There have been so many cuts to drug treatment programs that finding a bed in a treatment center when you need it, when the addict is ready to go, is something of a crapshoot. Successful treatment and months and months of clean drug tests is the only way this mother will regain custody of the perfect baby in the infant car seat, now in her third day of life, sleeping in the summer sun outside the YSB office among social workers.
“Not coming forward and the Mom is not helping. The baby has been to the doctor and is going back to one of our foster homes. It’s tough for them. She didn’t sleep too well the first night. She has a tiny tummy and seems agitated. But then again, she’s only three days old.”
God help her I thought. And then I thought it again, a silent prayer. Really God. Please help her, and her mother, and us. Help YSB make the right decisions, say the right things, chart the right course here at the beginning of her life. Help her mother, or her father whoever and wherever he may be, find the strength and the will to parent this girl. Help our foster parents love her and care for her but not so much that they can’t release her to her family when or if they prove themselves able.

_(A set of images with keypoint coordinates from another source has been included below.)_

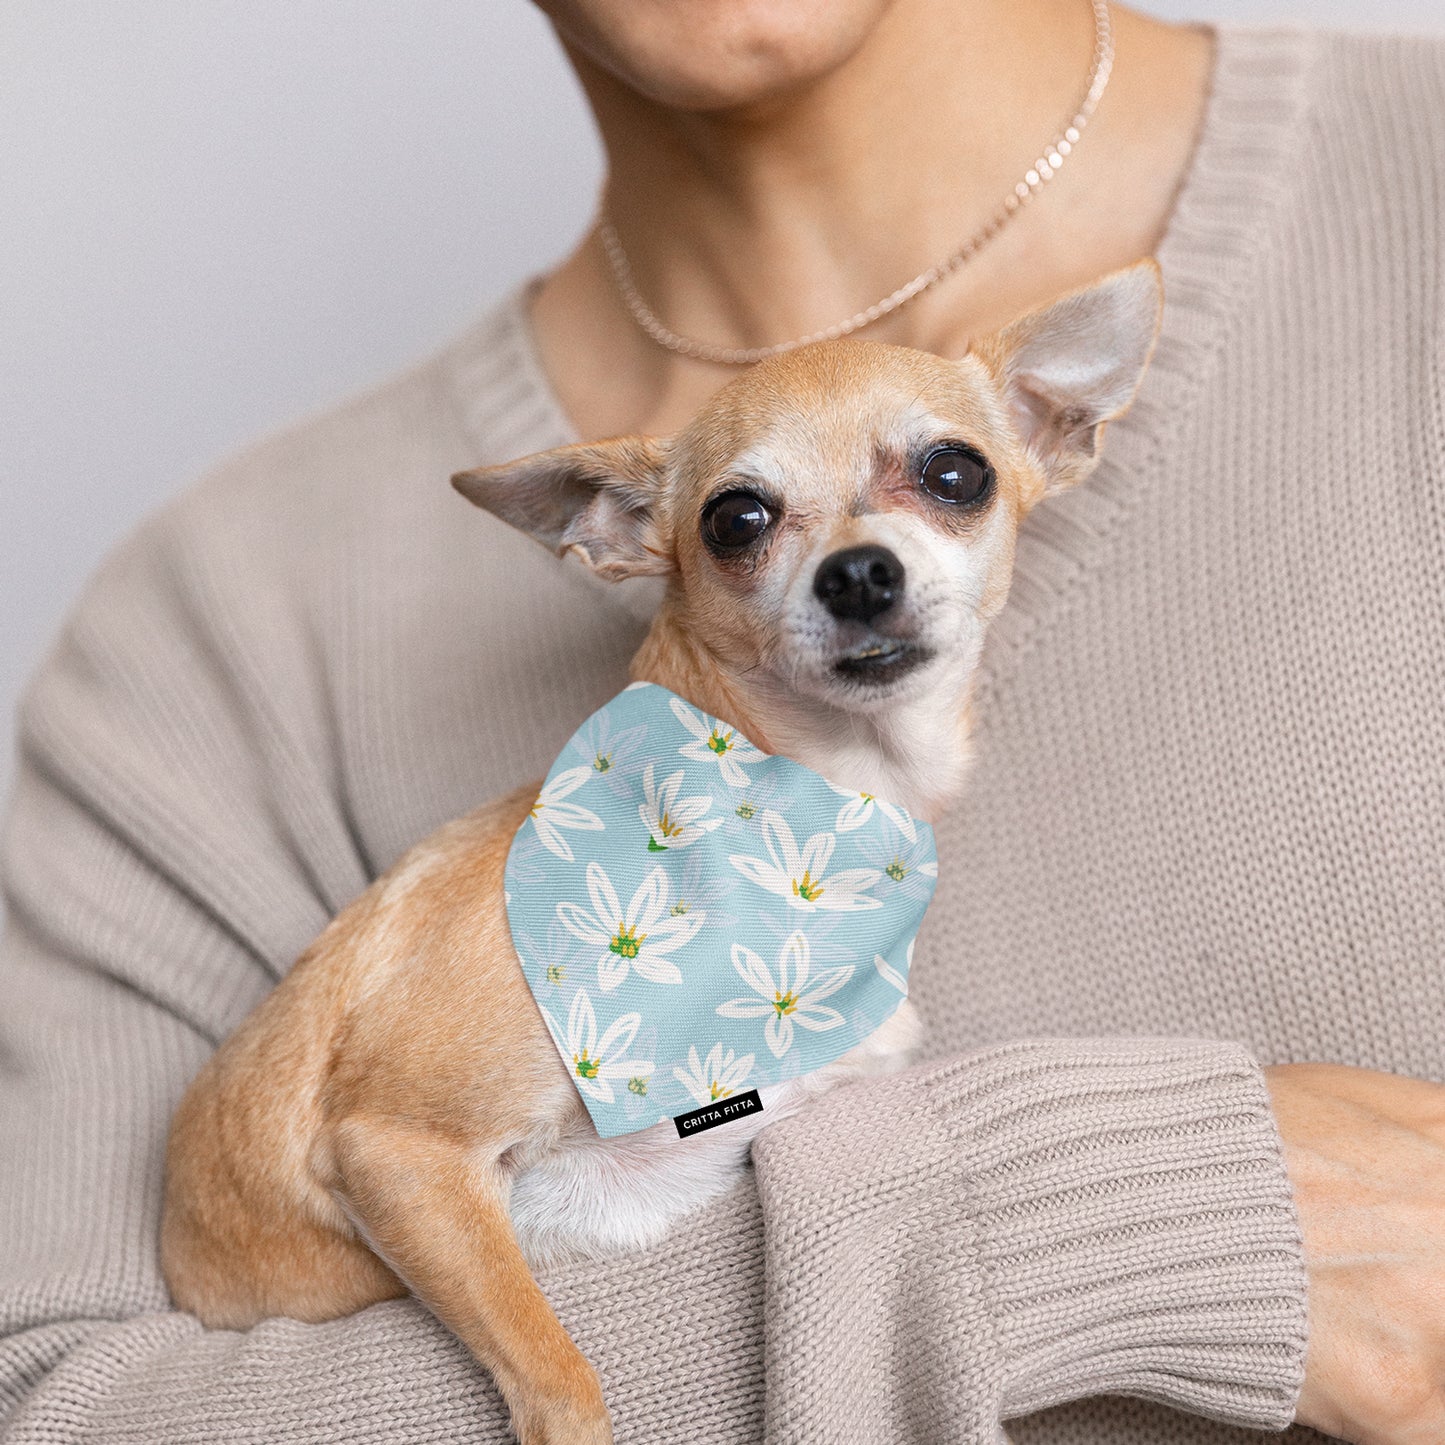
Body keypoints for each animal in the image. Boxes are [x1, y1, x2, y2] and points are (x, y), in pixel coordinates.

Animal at [161, 260, 1161, 1445]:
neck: (798, 808)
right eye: (735, 518)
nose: (856, 573)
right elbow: (557, 1372)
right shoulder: (396, 1151)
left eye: (954, 472)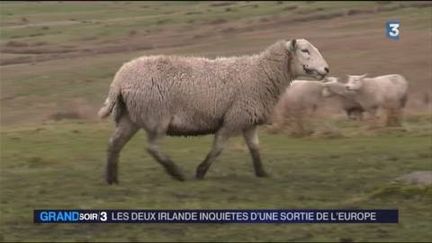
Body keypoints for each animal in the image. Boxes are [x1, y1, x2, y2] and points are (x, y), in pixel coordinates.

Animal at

But most of all help this tiny girl, this little human being. Her life is so uncertain. Let it be a full and wonderful life. Let her experience family, and friends, and all the good things that exist in the world.
That little girl, wherever she is, will turn four in 2016. I may be retired but I still think of those kids and families. All the time really. I hope this little girl is in preschool. I hope she’s well fed, loved, warm, and looking forward to kindergarten. I hope she talks a blue streak and does not know the particulars of her circumstance that day when we looked at her in bright sun and pondered her future. I hope her days unfold like a rich and exciting book. When she is my age it will be 2076, America’s Tricentennial. I hope she looks back then at her years on earth with satisfaction and joy. I hope you do too. Happy New Year.